Vaticano quer que suspeitos de pedofilia sejam entregues à justiça civil

Em carta a todos os bispos do mundo, cardeal recomenda que suspeitos sejam afastados de cargos em que possam ser nocivos a menores

AFP |

O Vaticano recomendou aos bispos que entreguem à justiça civil os casos de membros do clero suspeitos de pedofilia e pediu que impeçam que os suspeitos exerçam cargos em que possam ser nocivos aos menores. As recomendações foram feitas após os últimos escândalos sexuais que abalaram a Igreja Católica.

Em uma carta enviada a todos os bispos do mundo, o cardeal americano William Levada, prefeito da Congregação para a Doutrina da Fé, apelou às conferências episcopais de cada país para que preparem até 2012 um documento com "a lista de orientações" que servirão como modelo para os "procedimentos" em casos de abusos sexuais de crianças cometidos por padres.

"Entre as importantes responsabilidades do bispo está o dever de dar uma resposta adequada à possibilidade de casos de abusos sexuais cometidos em sua diocese por parte do clero", disse o cardeal, que impõe ao bispo um papel central na luta contra a pedofilia.

Os superiores de congregações religiosas, como jesuítas e dominicanos, adquirem uma "responsabilidade jurídica fundamental", reconheceram as fontes vaticanas. No documento, o cardeal destacou a necessidade de "decisões claras e coordenadas contra os abusos sexuais de menores".

A carta lembra que o Papa Bento 16 emitiu em maio de 2010 um "motu proprio", documento de normas, que aplica penas mais duras contra os acusados de pedofilia e aumenta o prazo de prescrição dos delitos de 10 anos para 20 anos.

Um dos principais pontos levantados pelo cardeal Levada é exigir que os membros do clero suspeitos de pedofilia compareçam às autoridades competentes, seguindo sempre as exigências do direito civil.

"O abuso sexual de menores não é só um delito na igreja, é também um crime repudiado nas leis civis.
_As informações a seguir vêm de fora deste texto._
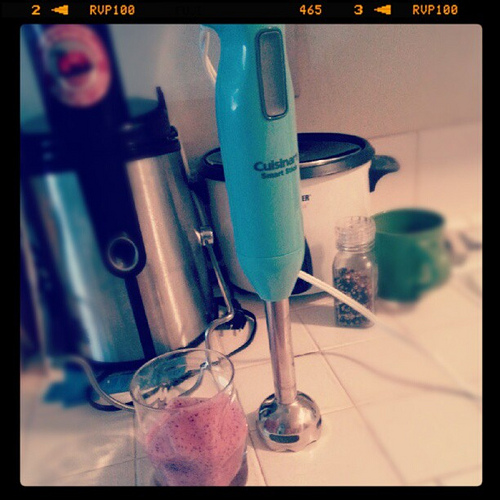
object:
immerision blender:
[196, 24, 326, 455]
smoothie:
[127, 348, 248, 488]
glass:
[131, 345, 253, 488]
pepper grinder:
[330, 209, 382, 331]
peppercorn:
[344, 275, 352, 283]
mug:
[372, 207, 455, 304]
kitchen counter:
[21, 214, 483, 488]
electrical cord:
[299, 268, 482, 408]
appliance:
[198, 131, 401, 298]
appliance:
[18, 16, 237, 375]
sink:
[418, 219, 482, 309]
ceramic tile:
[310, 406, 468, 487]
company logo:
[250, 154, 300, 173]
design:
[29, 23, 131, 109]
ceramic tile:
[320, 342, 472, 413]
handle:
[368, 153, 401, 193]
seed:
[189, 417, 197, 425]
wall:
[21, 25, 482, 220]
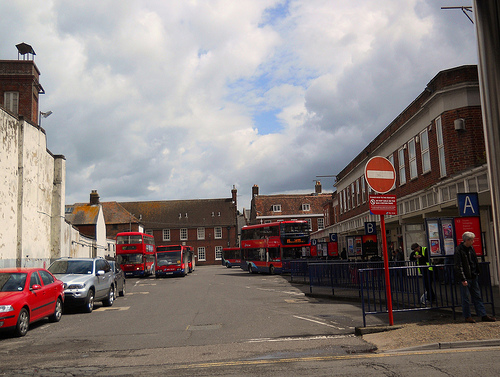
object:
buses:
[115, 220, 310, 277]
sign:
[364, 155, 398, 215]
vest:
[415, 247, 433, 274]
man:
[455, 231, 498, 323]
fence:
[291, 260, 495, 327]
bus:
[115, 232, 155, 277]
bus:
[240, 220, 311, 274]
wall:
[0, 108, 324, 267]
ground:
[0, 264, 498, 376]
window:
[324, 116, 446, 226]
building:
[0, 0, 500, 286]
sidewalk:
[362, 319, 499, 354]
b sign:
[365, 221, 377, 234]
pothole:
[187, 322, 223, 331]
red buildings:
[320, 64, 499, 286]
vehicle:
[46, 256, 126, 313]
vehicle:
[109, 232, 156, 277]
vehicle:
[154, 244, 195, 276]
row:
[0, 232, 195, 339]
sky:
[0, 16, 479, 202]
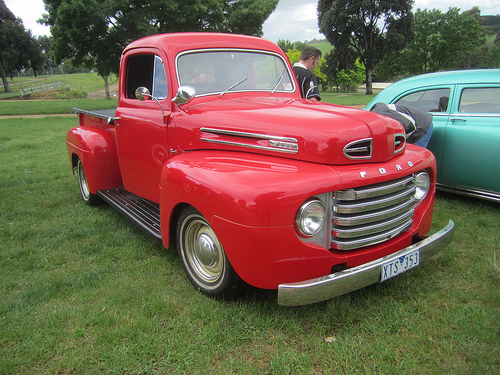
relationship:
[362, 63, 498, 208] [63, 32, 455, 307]
car next to pickup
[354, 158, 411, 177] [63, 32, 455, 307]
ford sign on pickup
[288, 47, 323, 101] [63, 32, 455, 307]
man standing next to pickup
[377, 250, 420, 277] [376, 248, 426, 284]
letters on plate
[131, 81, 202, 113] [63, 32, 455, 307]
double mirrors are on pickup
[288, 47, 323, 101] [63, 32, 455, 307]
man leaning on pickup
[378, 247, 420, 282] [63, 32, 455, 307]
plate on pickup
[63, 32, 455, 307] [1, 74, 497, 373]
pickup on grass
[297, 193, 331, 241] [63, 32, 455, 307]
headlight on pickup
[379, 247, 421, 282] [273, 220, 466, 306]
license plate on bumper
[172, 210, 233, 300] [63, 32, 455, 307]
tire on pickup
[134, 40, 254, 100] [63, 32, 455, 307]
windshield on pickup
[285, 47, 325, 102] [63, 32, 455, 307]
man standing by pickup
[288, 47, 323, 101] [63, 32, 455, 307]
man next to pickup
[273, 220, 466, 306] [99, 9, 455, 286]
bumper on truck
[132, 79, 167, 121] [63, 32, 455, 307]
mirror on pickup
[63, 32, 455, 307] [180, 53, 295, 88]
pickup has windshield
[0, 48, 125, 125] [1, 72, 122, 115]
road on background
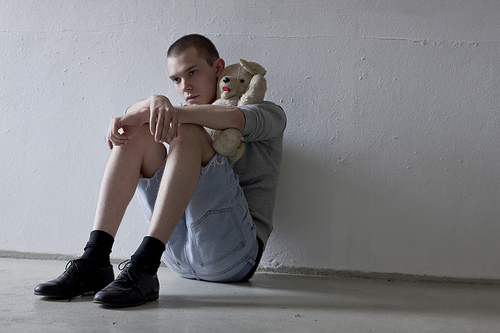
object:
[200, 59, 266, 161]
bear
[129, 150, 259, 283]
shorts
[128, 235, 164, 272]
socks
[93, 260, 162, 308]
shoes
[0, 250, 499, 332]
concrete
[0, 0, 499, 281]
wall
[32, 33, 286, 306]
boy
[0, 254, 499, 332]
floor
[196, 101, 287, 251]
shirt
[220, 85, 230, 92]
tongue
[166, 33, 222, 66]
hair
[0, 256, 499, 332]
cement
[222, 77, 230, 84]
nose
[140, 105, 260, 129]
arms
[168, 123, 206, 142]
knees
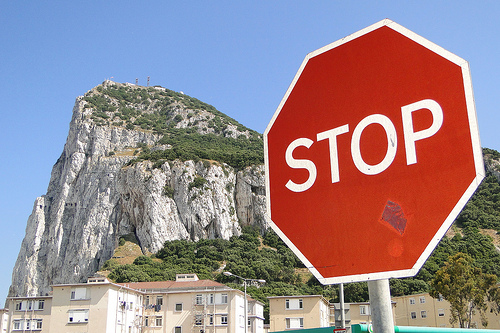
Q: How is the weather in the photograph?
A: It is clear.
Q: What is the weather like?
A: It is clear.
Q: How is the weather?
A: It is clear.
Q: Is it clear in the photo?
A: Yes, it is clear.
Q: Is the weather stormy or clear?
A: It is clear.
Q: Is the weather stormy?
A: No, it is clear.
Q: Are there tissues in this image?
A: No, there are no tissues.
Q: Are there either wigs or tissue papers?
A: No, there are no tissue papers or wigs.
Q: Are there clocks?
A: No, there are no clocks.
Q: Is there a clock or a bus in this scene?
A: No, there are no clocks or buses.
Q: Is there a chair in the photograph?
A: No, there are no chairs.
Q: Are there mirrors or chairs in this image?
A: No, there are no chairs or mirrors.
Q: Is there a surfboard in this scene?
A: No, there are no surfboards.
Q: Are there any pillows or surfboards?
A: No, there are no surfboards or pillows.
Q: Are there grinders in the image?
A: No, there are no grinders.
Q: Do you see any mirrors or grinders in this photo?
A: No, there are no grinders or mirrors.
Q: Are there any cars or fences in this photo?
A: No, there are no cars or fences.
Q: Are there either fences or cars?
A: No, there are no cars or fences.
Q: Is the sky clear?
A: Yes, the sky is clear.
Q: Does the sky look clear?
A: Yes, the sky is clear.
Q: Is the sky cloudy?
A: No, the sky is clear.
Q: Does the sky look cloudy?
A: No, the sky is clear.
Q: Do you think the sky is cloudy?
A: No, the sky is clear.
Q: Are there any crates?
A: No, there are no crates.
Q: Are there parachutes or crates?
A: No, there are no crates or parachutes.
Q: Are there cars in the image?
A: No, there are no cars.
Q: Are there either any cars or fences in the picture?
A: No, there are no cars or fences.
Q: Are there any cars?
A: No, there are no cars.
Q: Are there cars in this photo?
A: No, there are no cars.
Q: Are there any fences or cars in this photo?
A: No, there are no cars or fences.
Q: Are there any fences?
A: No, there are no fences.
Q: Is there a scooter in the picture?
A: No, there are no scooters.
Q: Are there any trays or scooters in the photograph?
A: No, there are no scooters or trays.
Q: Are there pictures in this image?
A: No, there are no pictures.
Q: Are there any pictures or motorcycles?
A: No, there are no pictures or motorcycles.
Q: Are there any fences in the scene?
A: No, there are no fences.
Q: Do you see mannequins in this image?
A: No, there are no mannequins.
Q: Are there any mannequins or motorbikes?
A: No, there are no mannequins or motorbikes.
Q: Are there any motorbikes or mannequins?
A: No, there are no mannequins or motorbikes.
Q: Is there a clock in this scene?
A: No, there are no clocks.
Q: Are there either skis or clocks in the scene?
A: No, there are no clocks or skis.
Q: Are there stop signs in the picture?
A: Yes, there is a stop sign.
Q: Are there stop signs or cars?
A: Yes, there is a stop sign.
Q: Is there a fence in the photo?
A: No, there are no fences.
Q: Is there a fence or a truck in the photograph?
A: No, there are no fences or trucks.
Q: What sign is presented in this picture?
A: The sign is a stop sign.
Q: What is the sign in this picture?
A: The sign is a stop sign.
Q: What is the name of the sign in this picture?
A: The sign is a stop sign.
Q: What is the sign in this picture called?
A: The sign is a stop sign.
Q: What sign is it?
A: The sign is a stop sign.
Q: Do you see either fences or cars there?
A: No, there are no cars or fences.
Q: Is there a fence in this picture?
A: No, there are no fences.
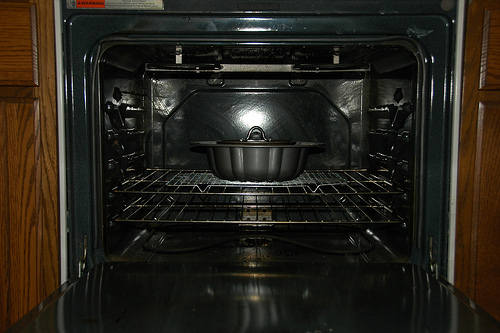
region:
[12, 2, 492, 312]
oven between wooden cabinets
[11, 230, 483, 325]
oven door pulled down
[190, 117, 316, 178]
lid above cake pan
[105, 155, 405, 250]
racks across oven width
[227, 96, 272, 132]
light reflecting off back wall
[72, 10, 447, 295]
black wall on inside of oven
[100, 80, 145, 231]
raised ridges along side of wall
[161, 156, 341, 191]
cake-cooling rack on top of oven rack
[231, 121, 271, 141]
curved handle of lid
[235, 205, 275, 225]
metal panel with two holes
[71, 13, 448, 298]
an open oven with a pot on the shelf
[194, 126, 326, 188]
a pot on in an oven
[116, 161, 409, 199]
a wire rack in an oven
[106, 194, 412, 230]
a wire rack in an oven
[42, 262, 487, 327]
the door of an oven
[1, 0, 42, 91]
a drawer of a cabinet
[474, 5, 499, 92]
a drawer of a cabinet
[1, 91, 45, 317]
a door of a cabinet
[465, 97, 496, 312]
a door of a cabinet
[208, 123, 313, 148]
the lid of a pot in an oven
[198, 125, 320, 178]
A metal pan in the oven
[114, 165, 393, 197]
A metal oven rack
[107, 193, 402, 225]
A metal oven rack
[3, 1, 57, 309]
A wooden cabinet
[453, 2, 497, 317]
A wooden cabinet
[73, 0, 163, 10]
A sticker on the oven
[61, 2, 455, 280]
A black oven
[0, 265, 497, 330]
A black oven door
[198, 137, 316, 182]
a bundt cake pan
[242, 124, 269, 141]
A metal top handle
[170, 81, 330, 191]
Baking cake pan in the stove.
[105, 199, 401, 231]
Racks in the oven.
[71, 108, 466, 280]
The oven is open.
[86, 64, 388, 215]
Oven is black inside.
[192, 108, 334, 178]
The cake pan is black.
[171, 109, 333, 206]
Cake pan is on the top rack.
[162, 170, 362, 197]
Rack underneath cake pan.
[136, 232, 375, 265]
The burner is at the bottom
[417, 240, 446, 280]
Hooks on the oven door.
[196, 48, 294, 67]
Hook on top of oven.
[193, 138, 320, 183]
A silver baking pan in the oven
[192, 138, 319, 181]
A bundt pan in the oven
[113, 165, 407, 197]
An oven rack in the oven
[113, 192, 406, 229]
An oven rack in the oven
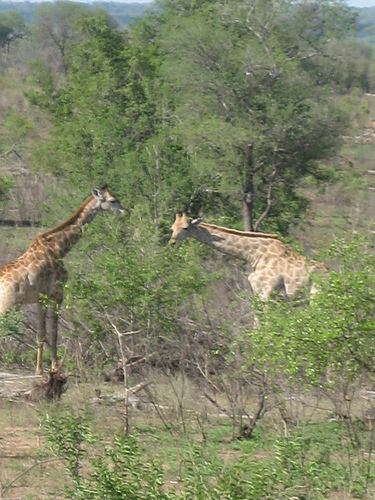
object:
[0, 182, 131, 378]
adult giraffe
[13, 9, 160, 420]
left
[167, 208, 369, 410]
adult giraffe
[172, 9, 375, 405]
right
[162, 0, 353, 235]
tree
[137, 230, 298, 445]
bush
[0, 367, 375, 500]
ground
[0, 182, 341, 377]
two giraffes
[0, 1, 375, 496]
jungle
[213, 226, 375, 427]
bush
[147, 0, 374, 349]
trees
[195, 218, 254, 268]
bent neck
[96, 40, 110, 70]
green leaves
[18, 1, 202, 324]
tree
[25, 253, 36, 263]
brown spots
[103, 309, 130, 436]
branches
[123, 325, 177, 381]
no leaves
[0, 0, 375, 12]
sky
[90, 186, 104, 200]
ear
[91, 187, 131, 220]
side of head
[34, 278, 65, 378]
two front legs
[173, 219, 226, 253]
shadow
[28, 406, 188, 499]
shrubs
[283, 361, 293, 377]
leaves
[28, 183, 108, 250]
fur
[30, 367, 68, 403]
trunk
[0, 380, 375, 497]
grass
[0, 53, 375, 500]
plains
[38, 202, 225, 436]
brush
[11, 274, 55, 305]
stomach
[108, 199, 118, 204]
eye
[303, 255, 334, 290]
front hip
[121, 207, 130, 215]
nose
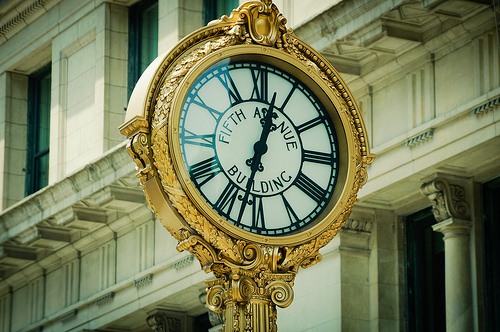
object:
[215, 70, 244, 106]
numeral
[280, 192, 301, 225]
roman numeral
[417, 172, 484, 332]
pillars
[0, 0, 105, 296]
building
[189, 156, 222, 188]
roman numeral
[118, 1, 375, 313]
golden frame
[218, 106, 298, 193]
writing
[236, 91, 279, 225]
hand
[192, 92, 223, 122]
numeral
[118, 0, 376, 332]
clock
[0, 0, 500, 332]
building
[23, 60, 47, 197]
window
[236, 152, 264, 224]
hand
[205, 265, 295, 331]
pole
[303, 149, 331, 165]
black numeral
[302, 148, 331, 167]
roman numeral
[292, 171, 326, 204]
numeral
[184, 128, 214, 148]
numeral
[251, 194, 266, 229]
numeral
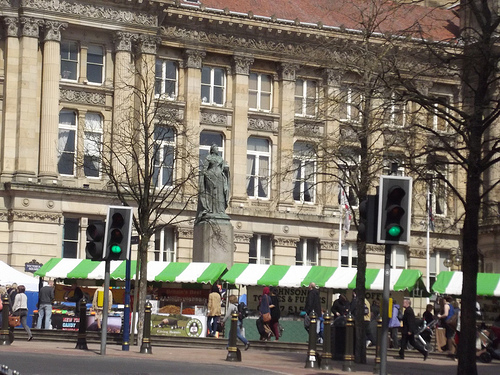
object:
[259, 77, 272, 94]
windows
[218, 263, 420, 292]
roof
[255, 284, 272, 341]
people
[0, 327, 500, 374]
sidewalk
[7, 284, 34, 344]
woman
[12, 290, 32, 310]
shirt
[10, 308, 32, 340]
pants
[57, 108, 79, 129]
window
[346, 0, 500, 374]
tree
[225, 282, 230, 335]
pole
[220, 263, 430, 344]
business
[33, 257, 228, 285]
awning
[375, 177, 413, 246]
traffic lights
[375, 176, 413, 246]
frame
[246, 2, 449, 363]
tree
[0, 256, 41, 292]
awning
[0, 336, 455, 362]
steps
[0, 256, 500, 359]
flea market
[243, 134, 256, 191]
curtains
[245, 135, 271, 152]
windows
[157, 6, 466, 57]
roof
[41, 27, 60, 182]
columns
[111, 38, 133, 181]
columns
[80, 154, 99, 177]
window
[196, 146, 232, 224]
statue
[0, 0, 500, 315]
building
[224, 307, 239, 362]
pole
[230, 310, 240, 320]
trim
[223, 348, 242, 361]
trim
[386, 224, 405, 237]
light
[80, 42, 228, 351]
tree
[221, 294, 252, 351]
woman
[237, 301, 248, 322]
backpack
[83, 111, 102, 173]
curtain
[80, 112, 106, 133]
window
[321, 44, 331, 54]
leaves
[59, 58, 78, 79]
window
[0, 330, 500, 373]
road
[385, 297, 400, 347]
woman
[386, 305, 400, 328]
coat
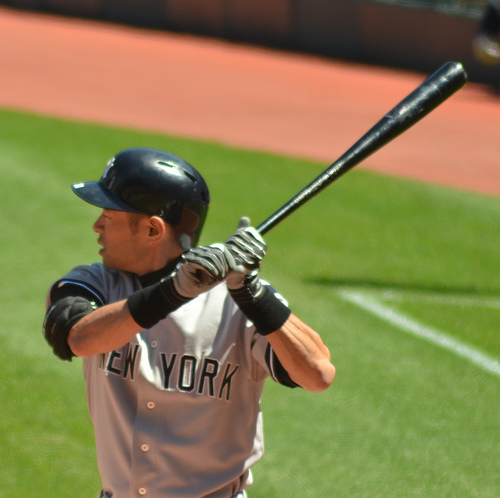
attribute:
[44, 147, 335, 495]
player — looking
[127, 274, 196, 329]
sweatband — black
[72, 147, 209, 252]
helmet — black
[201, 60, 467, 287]
bat — black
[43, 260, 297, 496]
outfit — gray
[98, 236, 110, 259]
mouth — open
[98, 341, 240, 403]
letters — black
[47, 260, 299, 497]
shirt — gray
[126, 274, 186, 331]
wristband — black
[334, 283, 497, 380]
line — white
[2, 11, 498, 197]
dirt — red, orage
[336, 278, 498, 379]
lines — painted white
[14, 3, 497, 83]
pad — gray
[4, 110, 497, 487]
grass — green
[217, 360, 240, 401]
letter — black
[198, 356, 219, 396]
letter — black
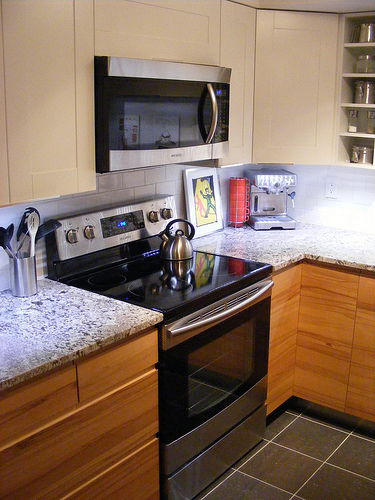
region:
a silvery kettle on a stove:
[154, 219, 214, 260]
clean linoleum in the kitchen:
[279, 428, 370, 494]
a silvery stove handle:
[166, 291, 299, 338]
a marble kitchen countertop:
[2, 303, 161, 367]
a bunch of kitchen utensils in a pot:
[1, 202, 55, 296]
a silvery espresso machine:
[250, 169, 313, 230]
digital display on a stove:
[93, 207, 148, 240]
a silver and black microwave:
[92, 57, 237, 165]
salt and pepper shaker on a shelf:
[346, 107, 374, 136]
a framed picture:
[185, 169, 232, 234]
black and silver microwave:
[96, 57, 232, 170]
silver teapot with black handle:
[157, 218, 196, 260]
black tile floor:
[180, 398, 373, 498]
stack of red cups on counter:
[227, 176, 248, 227]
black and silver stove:
[44, 192, 271, 497]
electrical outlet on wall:
[324, 174, 337, 198]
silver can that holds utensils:
[9, 250, 37, 296]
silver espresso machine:
[248, 167, 299, 229]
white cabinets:
[0, 0, 372, 204]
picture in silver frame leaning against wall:
[184, 166, 224, 237]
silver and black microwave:
[94, 55, 232, 162]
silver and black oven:
[50, 192, 268, 495]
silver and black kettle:
[158, 216, 197, 259]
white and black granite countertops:
[2, 219, 373, 386]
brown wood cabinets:
[266, 260, 373, 413]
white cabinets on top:
[0, 0, 373, 169]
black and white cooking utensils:
[1, 204, 57, 295]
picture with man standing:
[183, 167, 221, 232]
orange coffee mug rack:
[230, 175, 251, 228]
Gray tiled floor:
[271, 429, 368, 499]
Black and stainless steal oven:
[154, 298, 287, 480]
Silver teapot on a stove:
[152, 213, 205, 263]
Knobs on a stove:
[60, 216, 113, 248]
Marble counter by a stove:
[7, 297, 123, 346]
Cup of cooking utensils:
[0, 203, 54, 291]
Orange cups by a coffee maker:
[227, 173, 252, 233]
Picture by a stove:
[183, 165, 235, 244]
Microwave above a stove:
[99, 49, 243, 163]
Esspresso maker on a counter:
[242, 168, 297, 233]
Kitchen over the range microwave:
[100, 52, 232, 170]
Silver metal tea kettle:
[158, 216, 197, 263]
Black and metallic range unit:
[47, 192, 274, 498]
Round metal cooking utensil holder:
[0, 206, 60, 297]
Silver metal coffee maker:
[244, 167, 300, 231]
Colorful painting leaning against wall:
[180, 164, 229, 241]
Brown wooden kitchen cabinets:
[268, 249, 374, 424]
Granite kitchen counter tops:
[193, 210, 374, 272]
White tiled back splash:
[94, 161, 188, 197]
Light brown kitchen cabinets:
[246, 5, 372, 167]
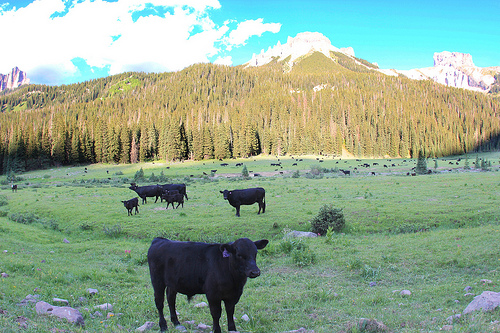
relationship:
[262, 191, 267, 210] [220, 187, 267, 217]
tail on a body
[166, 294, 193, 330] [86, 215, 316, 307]
leg of cow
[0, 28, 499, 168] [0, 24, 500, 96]
mountain top in distance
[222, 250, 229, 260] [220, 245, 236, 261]
tag on ear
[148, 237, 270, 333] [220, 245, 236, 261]
black cattle has ear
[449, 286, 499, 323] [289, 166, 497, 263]
rock in field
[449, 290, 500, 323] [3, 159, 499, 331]
rock in field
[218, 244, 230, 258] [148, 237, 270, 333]
ear on black cattle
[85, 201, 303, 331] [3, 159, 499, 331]
cow in field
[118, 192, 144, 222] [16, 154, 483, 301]
cow in field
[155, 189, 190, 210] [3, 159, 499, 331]
black cow in field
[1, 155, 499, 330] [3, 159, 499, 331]
cows in field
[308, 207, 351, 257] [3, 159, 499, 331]
bush in field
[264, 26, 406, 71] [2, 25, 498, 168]
snow on mountain top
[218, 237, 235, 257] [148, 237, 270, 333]
ear of black cattle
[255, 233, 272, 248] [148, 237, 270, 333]
ear of black cattle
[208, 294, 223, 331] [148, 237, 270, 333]
leg of black cattle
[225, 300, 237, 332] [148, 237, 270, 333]
leg of black cattle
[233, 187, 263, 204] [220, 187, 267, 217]
body of body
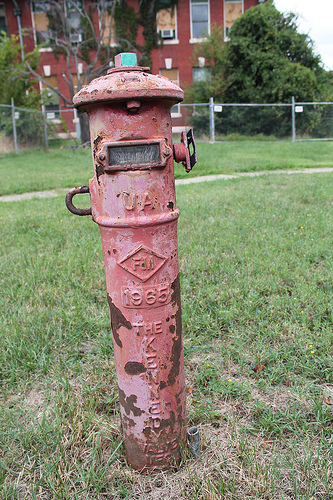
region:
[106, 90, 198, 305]
this is a hydrant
Embora haja relações diferentes da igreja com as autoridades civis em cada país, é importante cooperar no âmbito das respectivas competências", afirmou o documento.

Conforme explicou o porta-voz do Vaticano, padre Frederico Lombarde, o documento indica um prazo relativamente curto, com uma data específica, para a elaboração da "lista de orientações" por parte de todas as conferências episcopais, que deve enviar uma mensagem "forte e eloquente" sobre a vontade de combater a pedofilia.

Muitas organizações dos EUA têm acusado o Vaticano de agir de forma muito tímida contra as denúncias e consideram que o princípio de "tolerância zero" anunciado por Bento 16 não tem sido aplicado até agora. "O segredo continuará reinando", lamentou a organização americana National Secular Society.

No documento, o cardeal Levada lembra que, no direito canônico, deve-se "restringir totalmente o exercício público do ministério (por um sacerdote acusado de abuso sexual) ou pelo menos excluí-lo do contato com menores" e também aplicar "uma pena eclesiástica, sendo a mais grave a demissão da Igreja".

A autoridade encarregada da defesa do dogma convida as conferências episcopais a desenvolver "programas de prevenção", estar pronto para "ouvir as vítimas e familiares" e se "esforçar para ajudar espiritual e psicologicamente".

A onda de escandalos por abuso infantil começou no fim de 2009 na Irlanda e se estendeu para a Alemanha, Áustria, Itália, Holanda, Bélgica, Estados Unidos, Brasil e outros países da América Latina.

O escândalo, que questionou o prestígio da instituição milenar, causou reações diversas dentro da hierarquia da Igreja. O documento não menciona o tema das indenizações às vítimas, que nos EUA chegaram a levar algumas dioceses à falência, visto que isso é papel das autoridades civis e eclesiásticas de cada país, disse Lombardi.